This is one of those topics network people love to debate, and they will continue to argue well into the future....
Do we actually need multigigabit, or mGig, speeds in our wireless networks?
Before I give you my opinion, let's clarify what mGig is. In 2016, the 802.3bz standard was ratified, giving new LAN options of 2.5 Gbps and 5 Gbps on a single unshielded twisted pair run, in addition to the 10/100/1,000 Mbps we've long had available.
The genesis of mGig was from the wireless side of the network, with 802.11ac promising wireless LAN (WLAN) speed data rates that would exceed the typical 1 Gbps uplink that was sufficient through 802.11n. People like me threw a fit about having to double up on cabling and switch ports to support the marketing hype of .11ac. The networking industry did the right thing and responded with mGig.
Though 802.3bz products are shipping, when the purchasing orders are cut, there's still an elephant in the room: Are we actually exceeding 1 Gbps on our current crop of .11ac access points (APs)? Could we if we tried?
Understanding mGig and its WLAN speed implications
When it comes to wired Ethernet, these discussions are usually a lot simpler. We generally run a workstation on a dedicated 1 Gigabit Ethernet switch port, with ample headroom for typical work operations. The network interface card is 1 Gb, the switch port is 1 Gb, and most typical workstations -- not servers -- just don't max out that equation very often. But WLAN and 802.11ac are different. The .11ac standard allows for an almost 7 Gbps data rate, with the current draft .11ax standard promising rates closer to 10 Gbps.
Given that we're talking about Wi-Fi, these numbers are impressive. But they are also misleading. When it comes to wireless, data rates are usually roughly double any actual potential speed because of the half-duplex nature of wireless -- and other factors not worth visiting in this article.
Then, there is the fact the top-end rates prescribed in the wireless standards often never get realized. The 802.11n spec, for example, promised a WLAN speed data rate of up to 600 Mbps. Yet, it topped out at 450 Mbps -- due to hardware -- resulting in a 25% drop in performance even under the absolute best conditions.
Usually, we all connect in the range of good to very good on well-designed wireless networks, but the top end is pretty evasive in the real world, where we have little control over a litany of factors working against achieving the fastest Wi-Fi speeds.
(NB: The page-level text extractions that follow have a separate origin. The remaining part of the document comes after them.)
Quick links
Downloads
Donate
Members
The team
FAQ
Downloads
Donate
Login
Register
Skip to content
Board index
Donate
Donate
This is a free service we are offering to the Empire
Defining need and the best route
So, back to mGig and the question of need. Alas, there just isn't a clear answer. Making things more complicated, not every environment is the same when making the analysis required to decide. We know it's completely reasonable to assume 2.5 Gbps or 5 Gbps uplinks to APs are necessary. But many of us who have been on .11ac for years now, even in Wave 2, can see that most of our busiest APs don't come close to even momentarily pegging their Gig uplinks. With today's mix of clients, I have 26,000 devices hitting 4,000 APs, and my overall throughput into the controller involved peaks of 6 Gbps to 7 Gbps. This doesn't really cry out for mGig -- yet.
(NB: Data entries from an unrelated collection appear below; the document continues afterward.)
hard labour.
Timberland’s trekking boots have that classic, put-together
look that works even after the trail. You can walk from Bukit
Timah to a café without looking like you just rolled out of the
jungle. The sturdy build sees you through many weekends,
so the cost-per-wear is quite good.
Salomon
I try to be mindful my lens on the wireless world is hardly all-inclusive. I have an enormous BYOD paradigm in play, and I have no choice but to support some fairly crappy devices that drag the averages down when measuring what's happening in the WLAN. I can envision a more tightly controlled corporate environment where top-end client devices running heavy applications do -- or could -- occasionally push the limits on the uplinks of well-designed .11ac Wave 2 Aps. And, in that case, mGig could have appeal.
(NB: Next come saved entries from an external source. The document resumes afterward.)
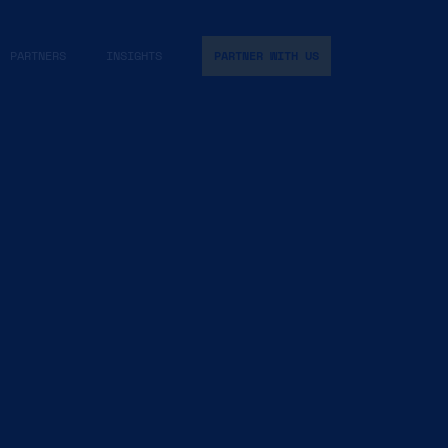
PARTNERS
INSIGHTS
PARTNER WITH US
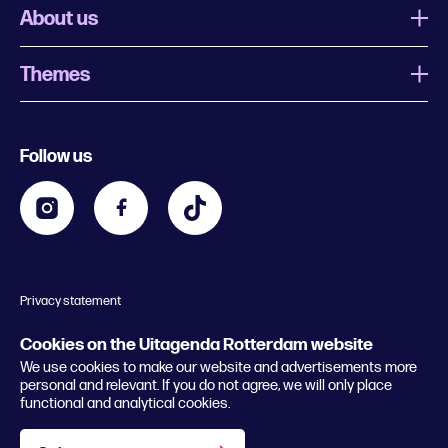
About us
Themes
What is Uitagenda Rotterdam
Register event
Food and drinks
Chinese New Year
Follow us
Contact
Kids
Theatre in Rotterdam
Business
Going out in Rotterdam
Festival agenda
Stay tuned
Music in Rotterdam
Museums in Rotterdam
Privacy statement
General conditions
© 2026 Rotterdam Festivals
Cookies on the Uitagenda Rotterdam website
We use cookies to make our website and advertisements more
personal and relevant. If you do not agree, we will only place
functional and analytical cookies.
We are at an odd place in time for enterprise Wi-Fi. Vendors' marketing departments came out strong when .11ac was new, weaving fairly ridiculous tales of what the new standard would do, thus creating a WLAN speed climate where mGig needed to happen so the wireless and wired stories were in balance. Meanwhile, folks like me have boiled off the marketing hype to reveal 802.11ac really doesn't need mGig in most cases. That said, mGig is here.
If I gaze a few years ahead, mGig does make more sense to me than it does now. If I have to buy switches expected to last five to seven years and possibly support both current Wave 2 and future .11ax APs -- and the next couple of generations of client devices -- then mGig is a reasonable future-proofing measure to me for my own situation. If your WLAN just isn't that busy and your switches are fairly new, I might advise waiting at least one upgrade cycle to get into mGig.
Only you can decide when the time is right for your organization to start using mGig switches. Whether you take the plunge or put it off should be driven by a thorough analysis of AP uplink utilization and an educated guesstimate of future demands. But you don't absolutely don't need mGig just because you are moving to whatever comes next for APs.